Experimental study on gas holdup and bubble behavior in carbon capture systems with ionic liquid

Ionic liquids (ILs) have been widely considered as potential green solvents for CO2 capture, and many promising ionic liquids have been synthesized and reported. However, knowledge related to the hydrodynamics of CO2 absorption with ionic liquids especially the bubble behavior is still scarce compared with the conventional molecular solvents. In this study, it is the first time to discuss the multi-bubble behavior in a carbon capture system with ionic liquid by using a high speed image pick-up system. The bubble behavior, such as bubble size distribution, total gas holdup, Sauter diameter and interfacial area at different operating conditions are investigated. The experimental results show that the bubble diameter of CO2–[bmim][BF4] system is smaller than that of N2–[bmim][BF4] system. The bubble diameter increases as the gas superficial velocity increases and the height along the axis of the column rises, but decreases with the increase of the temperature. The total gas holdup in [bmim][BF4] increases with the increase of the system temperature due to the decrease of the ionic liquid viscosity. In addition, the gas superficial velocity improves the total gas holdup due to the higher gas momentum favors the formation of small bubbles. A new correlation based on the experimental data is proposed for the prediction of Sauter diameter in gas–ionic liquid systems.

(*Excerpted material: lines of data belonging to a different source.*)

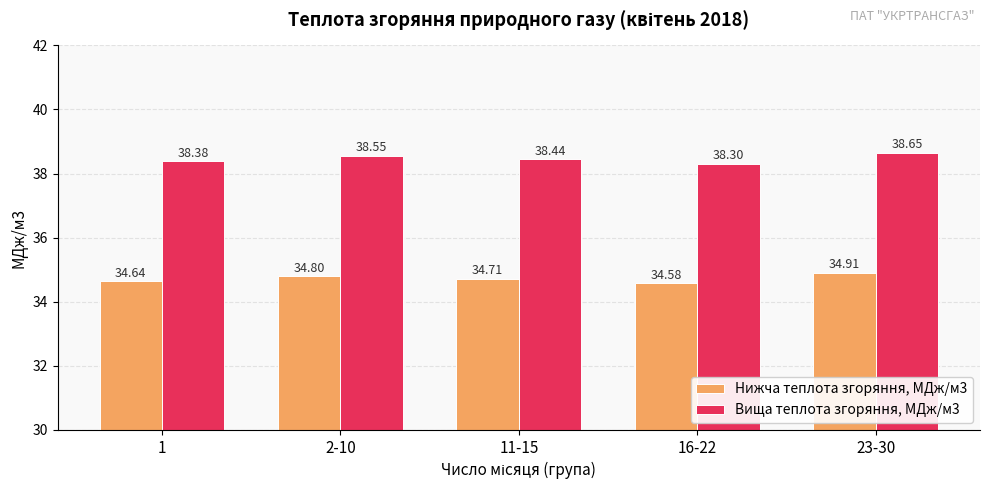

What is the approximate value of Нижча теплота згоряння, МДж/м3 at 2-10?

34.8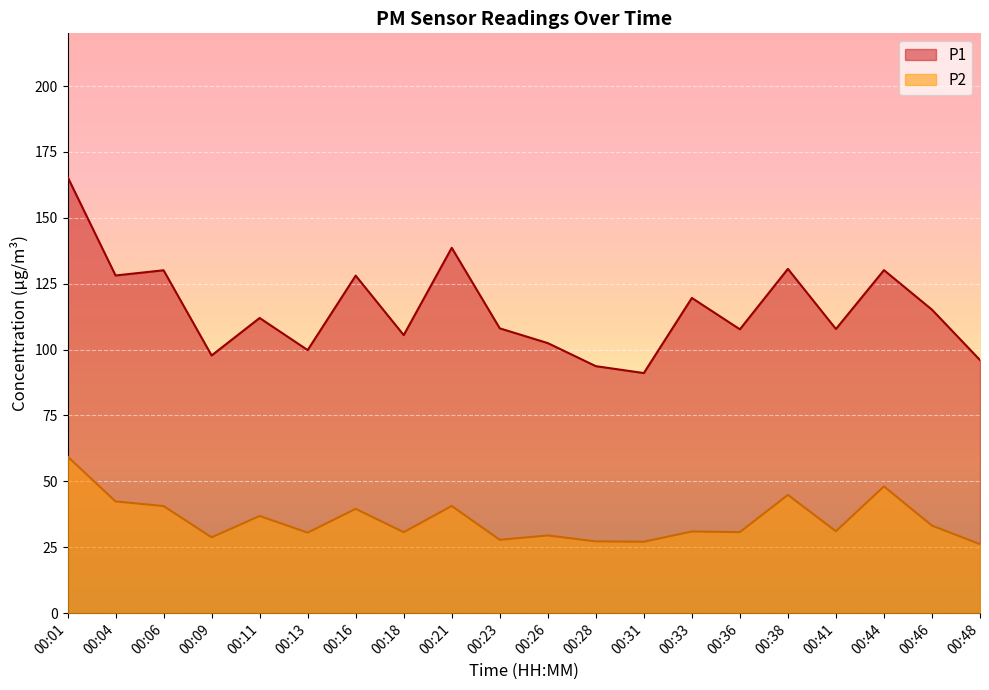

What is the spread (max minus min) of values at 00:28?

66.5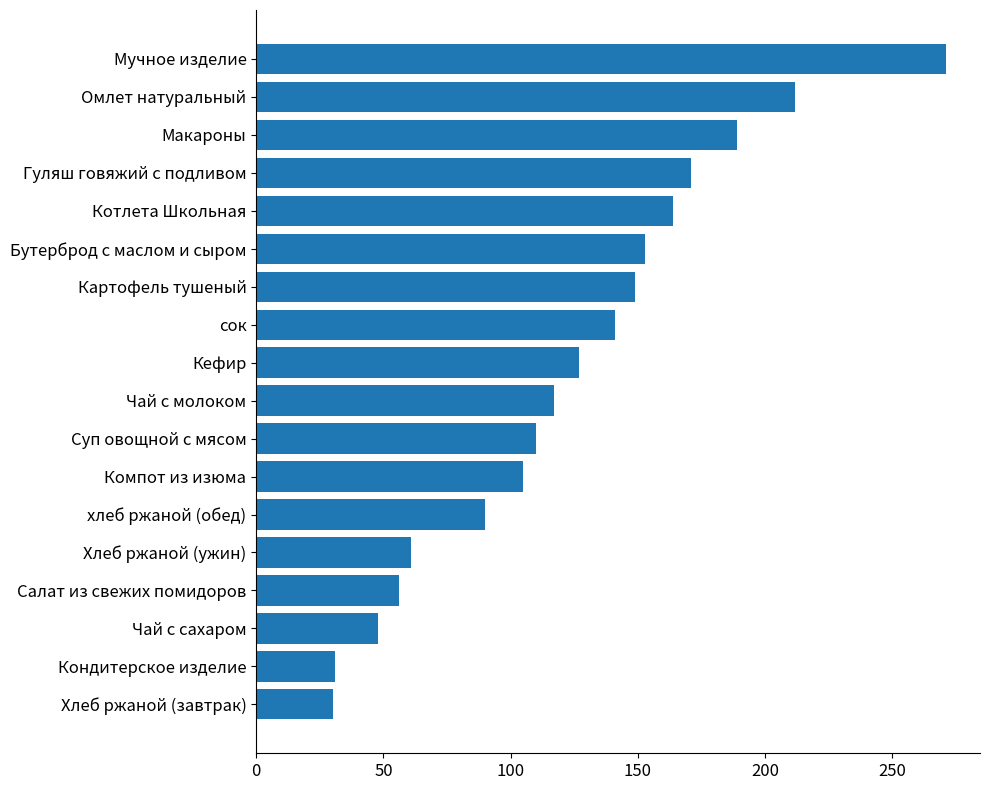

How many values are below 127?

9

The prediction results calculated by the new correlation are in good agreement with the experimental data with a relative error less than 6%.

► Multi-bubble behavior in CO2/N2–ionic liquid system was investigated by high speed image pick-up system.
► CO2 and N2 bubble behaviors in ionic liquid system were analyzed and compared.
► The effects of varied operating conditions on bubble behavior were studied.
► A new empirical correlation to predict Sauter diameter in ionic liquid system was presented.
► The prediction of the proposed correlation agrees well with the experimental data.